#### PROVIDED TEXT

Of the multiple storylines encompassing the Los Angeles Dodgers in Spring Training, Brett Anderson is one of the more intriguing ones. Coming off a season in which he made just eight starts, Anderson signed a one-year, $10 million contract with the Dodgers.
According to executives polled by ESPN, the Dodgers signing of Anderson was ranked one of the worst moves this past offseason. That feeling doesn’t apply to the Dodgers however, as general manager Farhan Zaidi said he’s confident the left-hander will have a clean bill of health with Los Angeles.
Anderson underwent surgery last August to repair a herniated disk in his back and according to ESPN’s Mark Saxon, has already completed multiple bullpen sessions:
Brett Anderson, coming off back surgery, said he has thrown off a mound 4-5 times, is under few restrictions
— Mark Saxon (@markasaxon) February 19, 2015
In a break from some of the monotony that’s come with questions regarding his inability to remain healthy, Anderson also touched on the type of batter he is, via Eric Stephen of True Blue LA:
Brett Anderson on hitting: "I'm an extra-base guy. I got 2 hits last year and they were both doubles."

########
#### DATA RECORDS

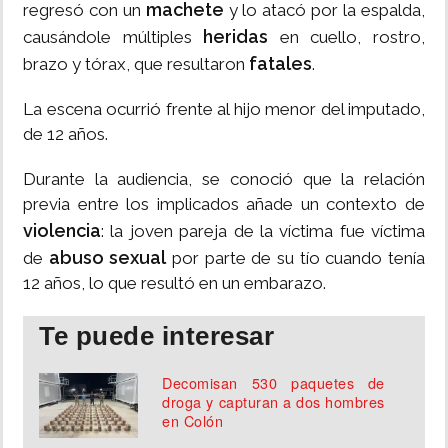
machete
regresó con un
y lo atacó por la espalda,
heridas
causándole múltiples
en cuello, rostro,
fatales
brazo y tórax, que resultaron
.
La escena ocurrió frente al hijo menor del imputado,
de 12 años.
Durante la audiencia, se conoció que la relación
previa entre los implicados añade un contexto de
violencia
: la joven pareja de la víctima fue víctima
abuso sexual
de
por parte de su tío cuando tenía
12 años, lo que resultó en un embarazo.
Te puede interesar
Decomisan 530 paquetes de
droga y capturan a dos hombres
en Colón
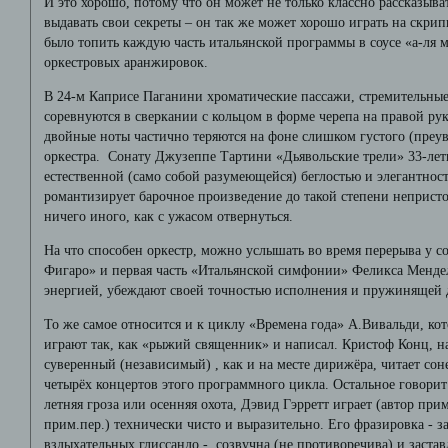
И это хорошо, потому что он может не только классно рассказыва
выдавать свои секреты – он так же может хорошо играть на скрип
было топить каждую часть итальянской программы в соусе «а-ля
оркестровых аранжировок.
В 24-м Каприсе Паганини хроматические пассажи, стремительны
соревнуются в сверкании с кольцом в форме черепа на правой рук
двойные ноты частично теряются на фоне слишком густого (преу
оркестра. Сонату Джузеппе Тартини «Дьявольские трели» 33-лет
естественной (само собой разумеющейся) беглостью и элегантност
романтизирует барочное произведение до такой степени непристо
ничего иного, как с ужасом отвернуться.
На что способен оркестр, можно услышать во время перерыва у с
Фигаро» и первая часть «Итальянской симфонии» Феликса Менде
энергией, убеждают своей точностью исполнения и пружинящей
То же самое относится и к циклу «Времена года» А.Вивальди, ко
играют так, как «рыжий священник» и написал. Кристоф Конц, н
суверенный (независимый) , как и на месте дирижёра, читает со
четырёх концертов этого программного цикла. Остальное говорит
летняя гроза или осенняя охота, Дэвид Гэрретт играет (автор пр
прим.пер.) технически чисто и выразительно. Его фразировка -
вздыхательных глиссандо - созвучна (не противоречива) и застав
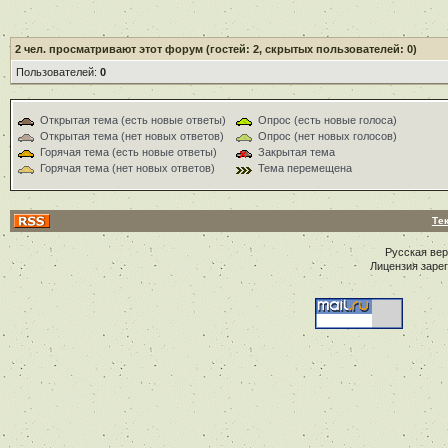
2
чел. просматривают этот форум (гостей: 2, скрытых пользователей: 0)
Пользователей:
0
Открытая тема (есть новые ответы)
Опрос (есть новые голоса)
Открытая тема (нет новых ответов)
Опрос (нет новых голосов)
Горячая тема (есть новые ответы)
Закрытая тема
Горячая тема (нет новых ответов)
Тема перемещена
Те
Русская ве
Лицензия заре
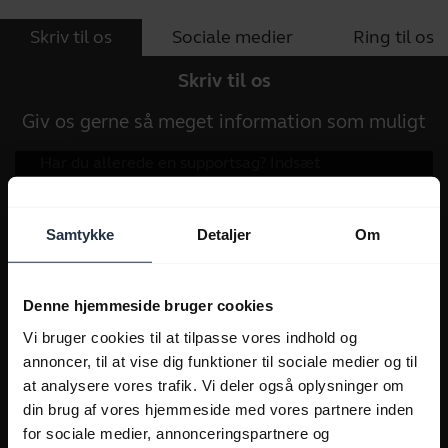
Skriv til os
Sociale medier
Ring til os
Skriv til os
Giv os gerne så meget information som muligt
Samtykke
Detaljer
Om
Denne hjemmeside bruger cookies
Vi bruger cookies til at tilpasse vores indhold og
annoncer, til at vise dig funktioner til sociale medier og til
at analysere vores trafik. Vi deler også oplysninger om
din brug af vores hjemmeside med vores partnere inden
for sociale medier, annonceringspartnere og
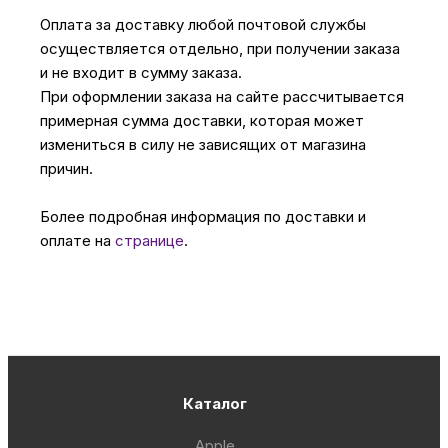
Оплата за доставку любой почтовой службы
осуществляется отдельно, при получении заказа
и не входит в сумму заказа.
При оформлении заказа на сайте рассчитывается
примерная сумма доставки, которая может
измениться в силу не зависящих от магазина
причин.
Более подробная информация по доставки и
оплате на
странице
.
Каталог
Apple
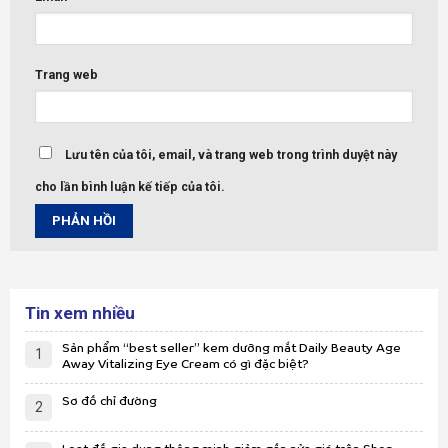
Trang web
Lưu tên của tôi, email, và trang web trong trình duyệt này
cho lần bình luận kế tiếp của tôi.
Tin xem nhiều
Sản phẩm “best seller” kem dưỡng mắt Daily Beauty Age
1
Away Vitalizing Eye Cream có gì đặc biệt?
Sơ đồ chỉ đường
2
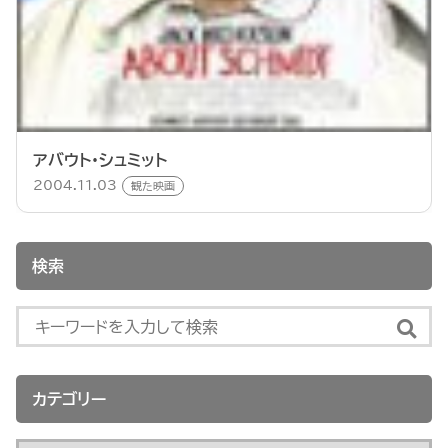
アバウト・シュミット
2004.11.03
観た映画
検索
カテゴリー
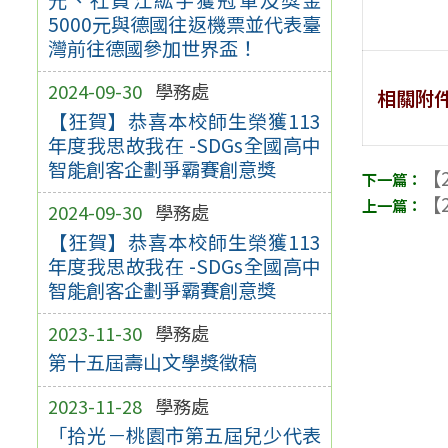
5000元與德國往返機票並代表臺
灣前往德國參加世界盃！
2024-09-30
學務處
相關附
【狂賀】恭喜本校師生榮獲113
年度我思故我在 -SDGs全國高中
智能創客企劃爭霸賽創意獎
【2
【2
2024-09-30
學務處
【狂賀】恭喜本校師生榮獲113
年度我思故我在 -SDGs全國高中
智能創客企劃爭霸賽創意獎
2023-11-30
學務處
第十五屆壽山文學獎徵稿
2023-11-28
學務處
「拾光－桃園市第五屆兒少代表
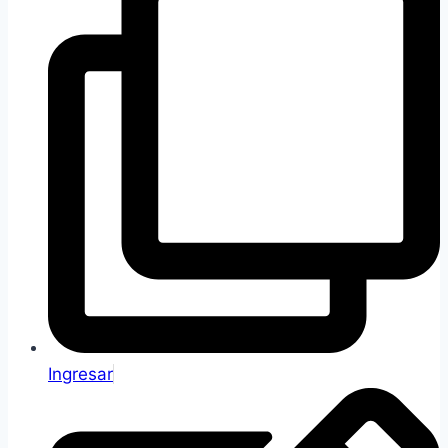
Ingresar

########

(EXERCISE OBJECTIVE) Resume the article on Brett Anderson's spring training with the Dodgers, picking up right after its final sentence.

(WRITTEN RESPONSE)
— Eric Stephen (@truebluela) February 19, 2015
In his rookie season with the Oakland Athletics in 2009, Anderson made 30 starts, but has failed to make more than 19 in five seasons since that point. Along with the back issue, Anderson’s list of injuries include a broken thumb suffered in the batters’ box and Tommy John surgery; or as he put it in January, ‘fluky’ injuries.
While a back injury is certainly reason to pause, the 27 year old rehabbed with the same trainer who helped Randy Johnson recover from an identical procedure. Signing Anderson comes with risk for the Dodgers given his inability to remain healthy, but they could just as well catch lightening in a bottle.
A second-round pick in the 2006 draft, Anderson certainly has the talent to serve as a viable fifth starter for the Dodgers if he manages to avoid the disabled list. Additionally, by remaining healthy in 2015, he can earn up to $4 million in performance-based incentives.